The regulator reviewed 250 client files randomly selected from ATO data and assessed them for compliance with the ‘best interest’ duty and other obligations in the Corporations Act. It found that 91% didn’t comply, in part due to failings in record-keeping. In 19% of files ASIC found clients were at increased risk of financial detriment due to a lack of diversification and in 10% the client was “likely to be significantly worse off in retirement due to the advice”. ASIC said it will be taking “follow up” regulatory action.
ASIC Deputy Chair Peter Kell said the standard of SMSF advice must improve.
“A healthy and robust SMSF sector is an important part of our super system. However, it is clear lots of people are setting up self-managed super funds without knowing whether this is the best option. The financial advice sector has significant work to do to lift their performance on this issue.”
Market research conducted by ASIC found that many SMSF trustees do not fully understand their obligations as SMSF trustees, or the risks of SMSFs.

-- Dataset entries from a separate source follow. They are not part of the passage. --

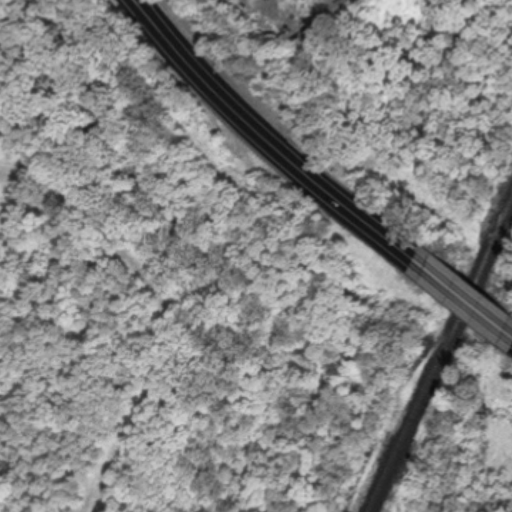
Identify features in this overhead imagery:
road: (266, 139)
road: (466, 290)
road: (511, 326)
railway: (440, 358)
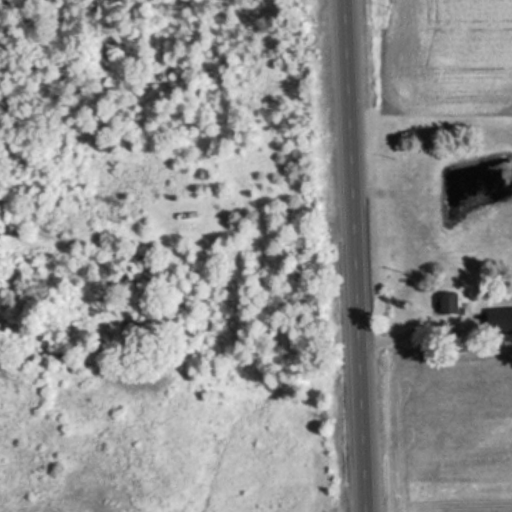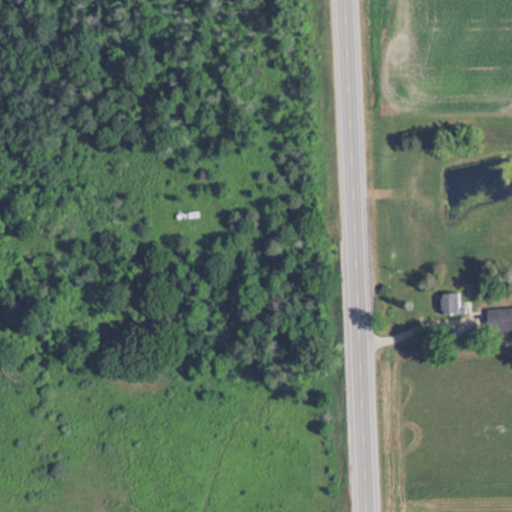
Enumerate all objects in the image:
building: (186, 215)
road: (357, 255)
building: (449, 302)
building: (495, 319)
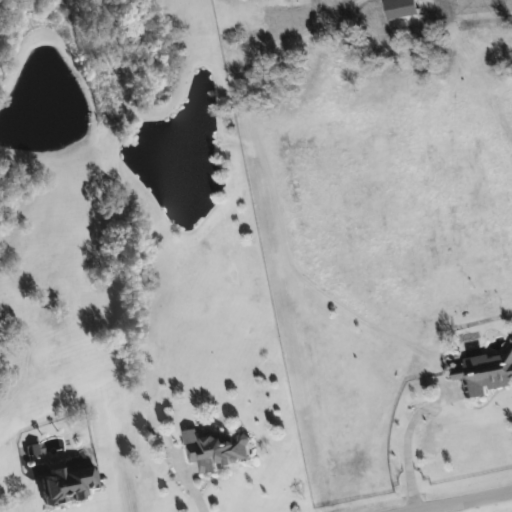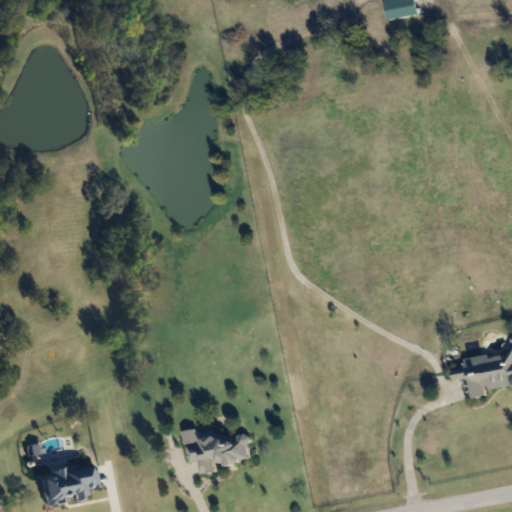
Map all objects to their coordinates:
building: (402, 8)
building: (403, 8)
building: (486, 372)
building: (486, 373)
road: (407, 437)
building: (218, 450)
building: (219, 450)
road: (196, 488)
road: (454, 499)
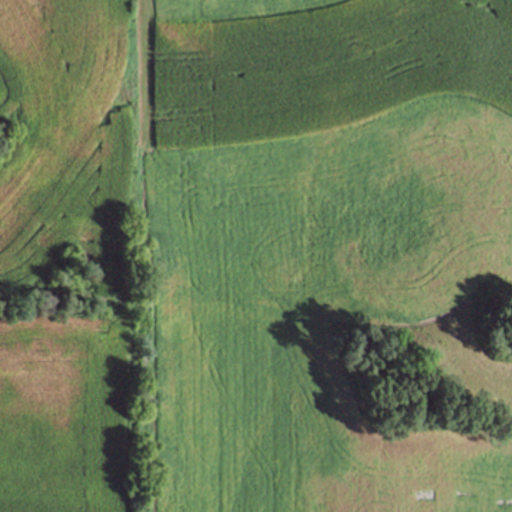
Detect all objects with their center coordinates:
crop: (256, 256)
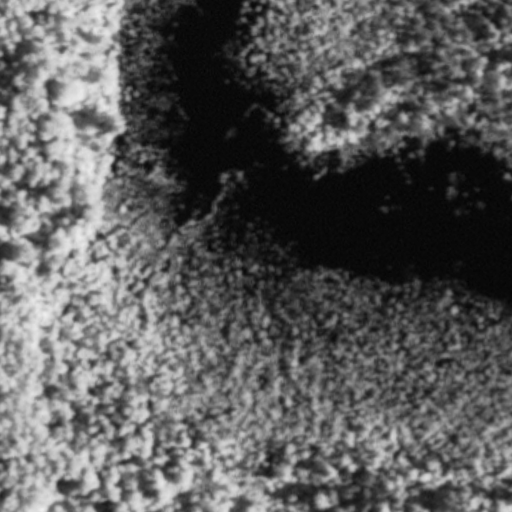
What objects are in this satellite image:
river: (301, 230)
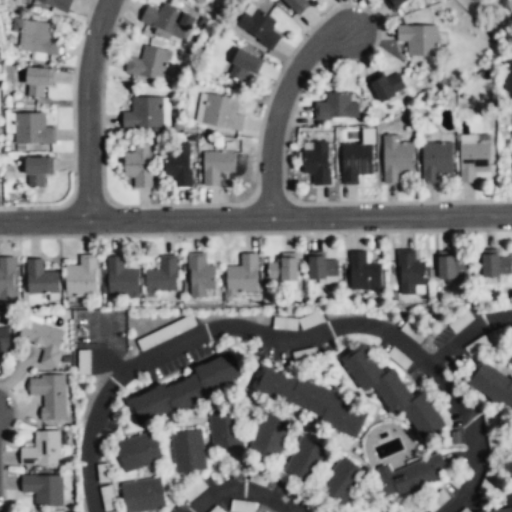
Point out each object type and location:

The online survey found 33% of SMSF trustees didn’t know an SMSF was required to have an investment strategy and 29% believed SMSFs have the same protection from fraud as prudentially regulated super funds.
32% of the trustees found their SMSFs more expensive than they had expected and 38% found an SMSF more time consuming than expected.
“Decisions about super are some of the most important a person can make. However, ASIC found there is a lack of basic knowledge of the legal obligations in setting up or running an SMSF,” said Mr Kell.
“It is also concerning many people with an SMSF have not understood the importance of diversification, which puts their financial future at risk.”
ASIC found that some people were using SMSFs solely as a way to invest in property, and were doing so without a wider investment strategy. This may be driven by the growing use of ‘one-stop-shop’ firms involving an adviser with a relationship with a real estate agent or developer, which ASIC also found.
“This put people at increased risk of getting poor advice that did not take account of their personal circumstances or is not given in their best interests,” said ASIC.